Remember that in all normal cases, you don't actually see specific addresses.
When you allocate memory, the OS supplies you with the address of that chunk of memory.
When you take the reference of a variable, the the variable has already been allocated at an address determined by the system.
So accessing address zero is not really a problem, because when you follow a pointer, you don't care what address it points to, only that it is valid:
int* i = new int(); // suppose this returns a pointer to address zero
*i = 42; // now we're accessing address zero, writing the value 42 to it
So if you need to access address zero, it'll generally work just fine.

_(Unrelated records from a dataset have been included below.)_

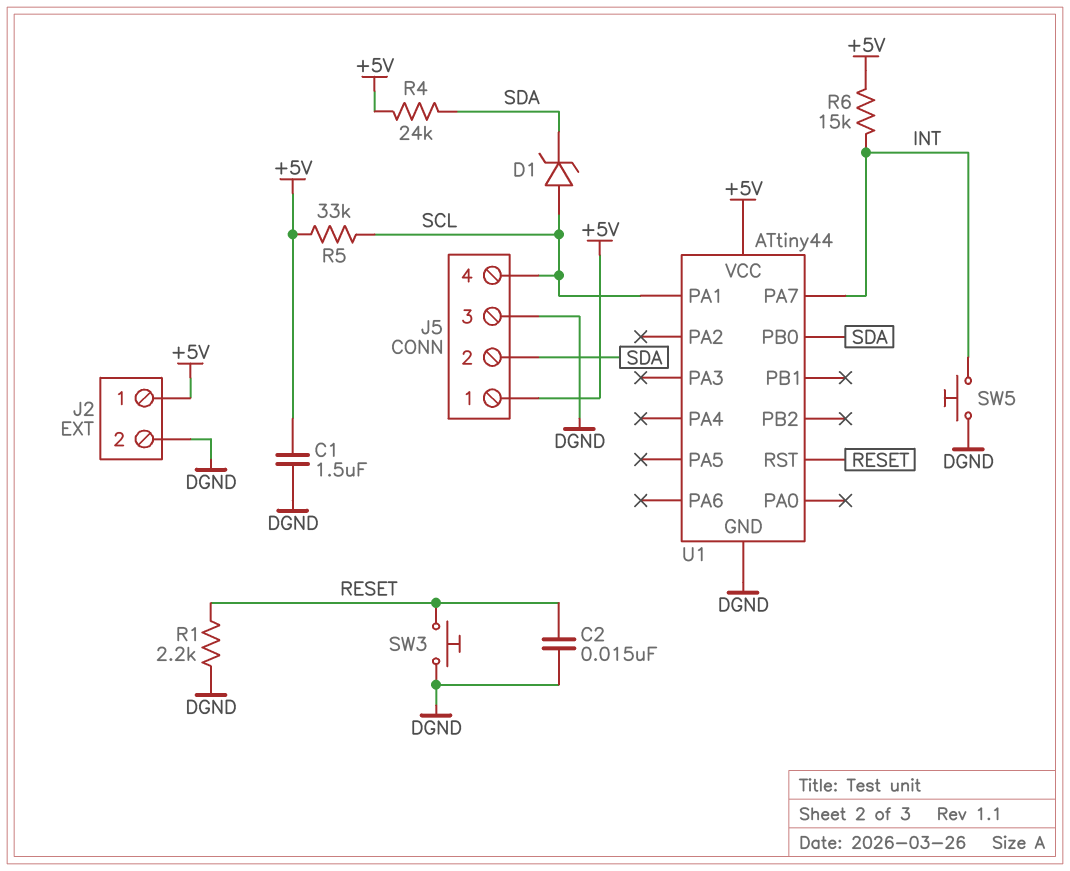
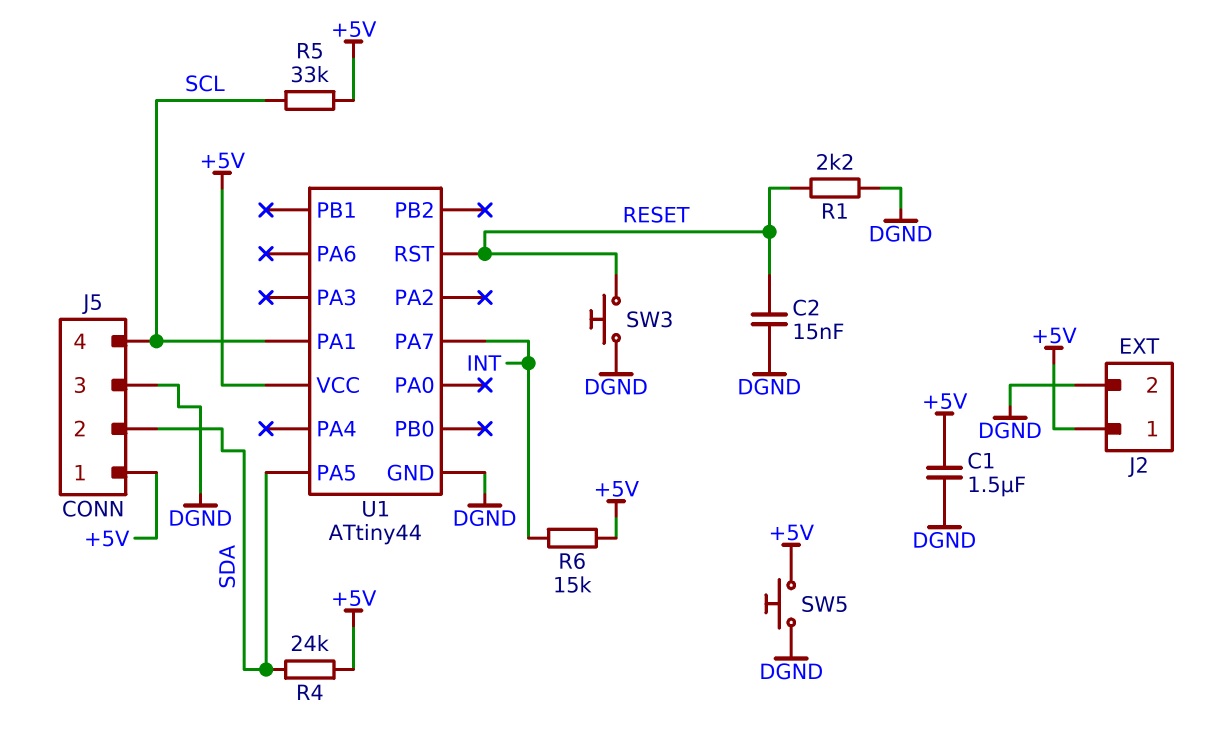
D1: zener (A SCL, K SDA) -> none
SW5: button (DGND, INT) -> button (+5V, DGND)
U1 pin PA5: none -> SDA
U1 pin PB0: SDA -> none

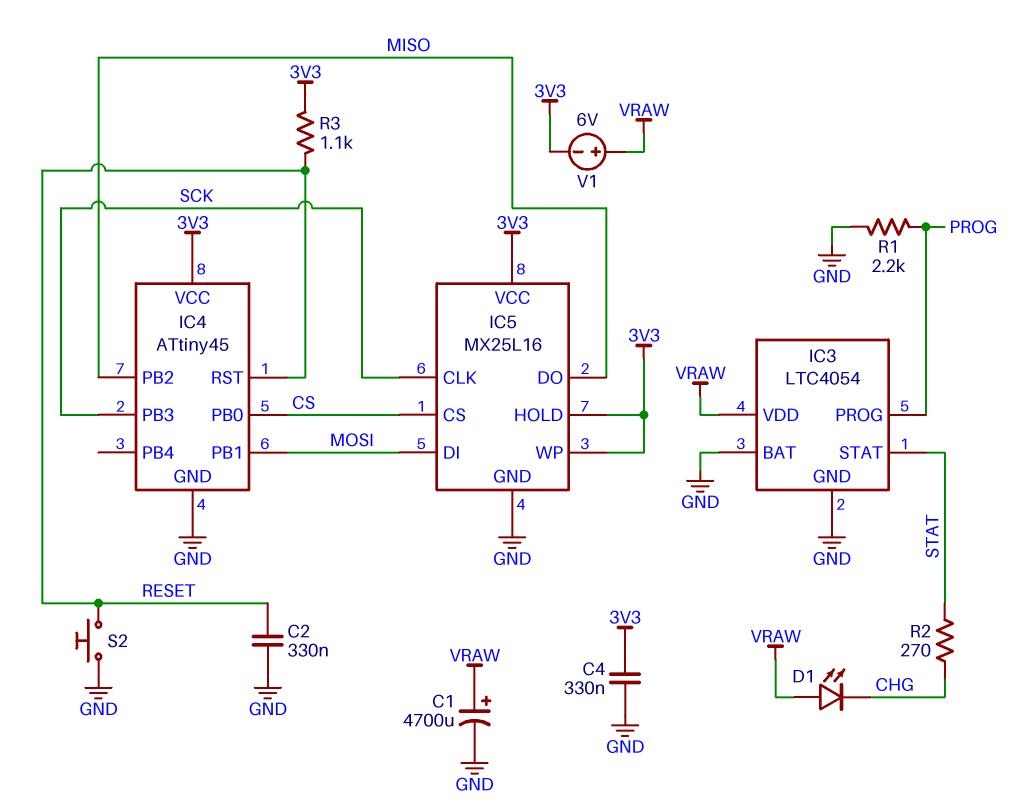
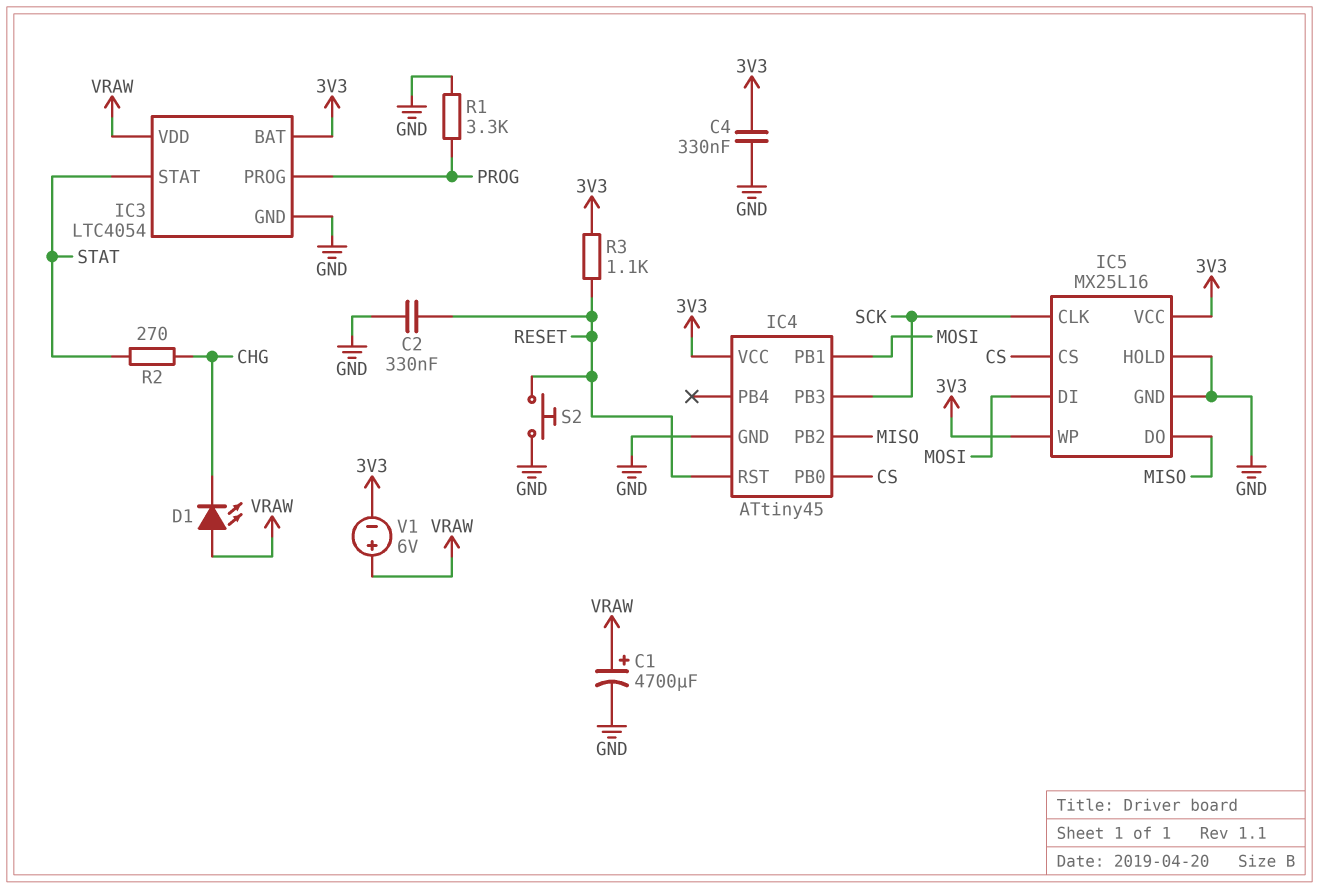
IC3 pin BAT: GND -> 3V3
IC5 pin HOLD: 3V3 -> GND
R1: 2.2k (GND, PROG) -> 3.3k (GND, PROG)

The 0 == null thing only really becomes an issue if for some reason you're accessing physical memory directly. Perhaps you're writing an OS kernel or something like that yourself. In that case, you're going to be writing to specific memory addresses (especially those mapped to hardware registers), and so you might conceivably need to write to address zero. But then you're really bypassing C++ and relying on the specifics of your compiler and hardware platform.
Of course, if you need to write to address zero, that is possible. Only the constant 0 represents a null pointer. The non-constant integer value zero will not, if assigned to a pointer, yield a null pointer.
So you could simply do something like this:
int i = 0;
int* zeroaddr = (int*)i;
now zeroaddr will point to address zero(*), but it will not, strictly speaking, be a null pointer, because the zero value was not constant.
(*): that's not entirely true. The C++ standard only guarantees an "implementation-defined mapping" between integers and addresses. It could convert the 0 to address 0x1633de20` or any other address it likes. But the mapping is usually the intuitive and obvious one, where the integer 0 is mapped to the address zero)
It may surprise many people, but in the core C language there is no such thing as a special null pointer. You are totally free to read and write to address 0 if it's physically possible.
The code below does not even compile, as NULL is not defined:
int main(int argc, char *argv[])
{
void *p = NULL;
return 0;
}
OTOH, the code below compiles, and you can read and write address 0, if the hardware/OS allows:
int main(int argc, char *argv[])
{
int *p = 0;
*p = 42;
int x = *p; /* let's assume C99 */
}
Please note, I did not include anything in the above examples.
If we start including stuff from the standard C library, NULL becomes magically defined. As far as I remember it comes from string.h.
NULL is still not a core C feature, it's a CONVENTION of many C library functions to indicate the invalidity of pointers. The C library on the given platform will define NULL to a memory location which is not accessible anyway. Let's try it on a Linux PC:
#include <stdio.h>
int main(int argc, char *argv[])
{
int *p = NULL;
printf("NULL is address %p\n", p);
printf("Contents of address NULL is %d\n", *p);
return 0;
}
The result is:
NULL is address 0x0
Segmentation fault (core dumped)
So our C library defines NULL to address zero, which it turns out is inaccessible.
But it was not the C compiler, of not even the C-library function printf() that handled the zero address specially. They all happily tried to work with it normally. It was the OS that detected a segmentation fault, when printf tried to read from address zero.
If I remember correctly, in an AVR microcontroller the register file is mapped into an address space of RAM and register R0 is at the address 0x00. It was clearly done in purpose and apparently Atmel thinks there are situations, when it's convenient to access address 0x00 instead of writing R0 explicitly.
In the program memory, at the address 0x0000 there is a reset interrupt vector and again this address is clearly intended to be accessed when programming the chip.